At a news conference in Washington, US Ambassador to the UN Nikki Haley said “the evidence was undeniable” of Iran’s military assistance, with US defense officials putting missile fragments on display.

Haley used the case to press wider arguments for more US sanctions on the Islamic Republic:

The United States is taking a new approach to Iran by focusing on all of the regime’s destabilizing behavior. That means we are not just focused on a nuclear program. We are also taking a hard look at Iran’s ballistic-missile program, its arms exports, and its support for terrorists, proxy fighters, and dictators.

The displayed weapons included the remains of what American officials said was an Iranian-made short-range ballistic missile, fired by the Houthis at Saudi Arabia’s Riyadh International Airport last month. The display also included a drone and an anti-tank weapon that officials said was recovered in Yemen by Saudi forces.

“They might as well have had ‘Made in Iran’ stickers on them,” Haley proclaimed.

A UN Security Council resolution bans the supply of any weapons to the Houthis, who took control of much of Yemen, including the capital Sana’a, by early 2015. The UN resolution passed in connection with the July 2015 nuclear deal prohibited Iran from supplying, selling, or transferring weapons without Security Council approval.

Iran’s UN mission responded that Haley’s claim about the November 4 missile attack on Riyadh airport was “irresponsible, provocative, and destructive“: “These accusations seek also to cover up for the Saudi war crimes in Yemen, with the U.S. complicity, and divert international and regional attention from the stalemate war of aggression against the Yemenis.”

The UN is investigating whether Iran is supplying missiles but has not yet reached a conclusion. Reports on Thursday said UN officials had found a “common origin” for the weapons, but could not conclude if this is an Iranian supplier.

Revolutionary Guards Head: Victory is Near

Without acknowledging any military aid to the Houthis, the head of Iran’s Revolutionary Guards, Maj.
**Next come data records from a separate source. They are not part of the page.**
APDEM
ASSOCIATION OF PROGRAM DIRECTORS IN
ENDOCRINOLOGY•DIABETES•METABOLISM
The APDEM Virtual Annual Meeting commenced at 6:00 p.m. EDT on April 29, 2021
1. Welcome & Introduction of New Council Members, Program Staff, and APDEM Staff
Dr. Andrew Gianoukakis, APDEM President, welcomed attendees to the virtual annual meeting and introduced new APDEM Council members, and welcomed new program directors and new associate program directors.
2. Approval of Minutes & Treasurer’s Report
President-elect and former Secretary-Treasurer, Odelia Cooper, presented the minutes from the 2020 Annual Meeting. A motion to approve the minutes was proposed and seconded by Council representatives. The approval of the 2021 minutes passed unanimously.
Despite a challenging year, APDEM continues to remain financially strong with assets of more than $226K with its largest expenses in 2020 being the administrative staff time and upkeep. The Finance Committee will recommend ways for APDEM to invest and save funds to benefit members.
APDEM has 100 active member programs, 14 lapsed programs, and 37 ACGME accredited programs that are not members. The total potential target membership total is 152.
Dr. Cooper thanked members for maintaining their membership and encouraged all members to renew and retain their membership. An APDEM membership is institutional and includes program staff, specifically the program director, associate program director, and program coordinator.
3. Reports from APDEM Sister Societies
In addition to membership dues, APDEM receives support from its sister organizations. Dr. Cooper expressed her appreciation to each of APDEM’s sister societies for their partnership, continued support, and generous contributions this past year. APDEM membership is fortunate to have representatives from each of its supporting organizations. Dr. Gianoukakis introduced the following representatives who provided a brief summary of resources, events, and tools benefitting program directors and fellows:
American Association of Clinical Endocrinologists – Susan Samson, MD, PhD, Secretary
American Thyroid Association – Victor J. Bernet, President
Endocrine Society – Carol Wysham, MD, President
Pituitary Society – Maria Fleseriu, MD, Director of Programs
Gen. Mohammad Ali Jafari, proclaimed that Tehran is working to “consolidate” triumphs: “In the near future we will witness victory in Yemen.”

Speaking hours before Haley’s news conference, Jafari proclaimed an Islamic Resistance Front of Iran and its allies with “successive”, “amazing” achievements:

[The] Revolution has two aspects, internal and external. The external dimension is in the Islamic Resistance, which is expanding in the region and the world….

God-willing, we will witness victory in Yemen in the near future… but now we need to consolidate [our] victories.

Jafari recently said that if “the people of Yemen request” assistance, Iran would help. One Tehran newspaper headlined “The General’s Confession” as the first official Iranian acknowledgement of military backing for the Houthis.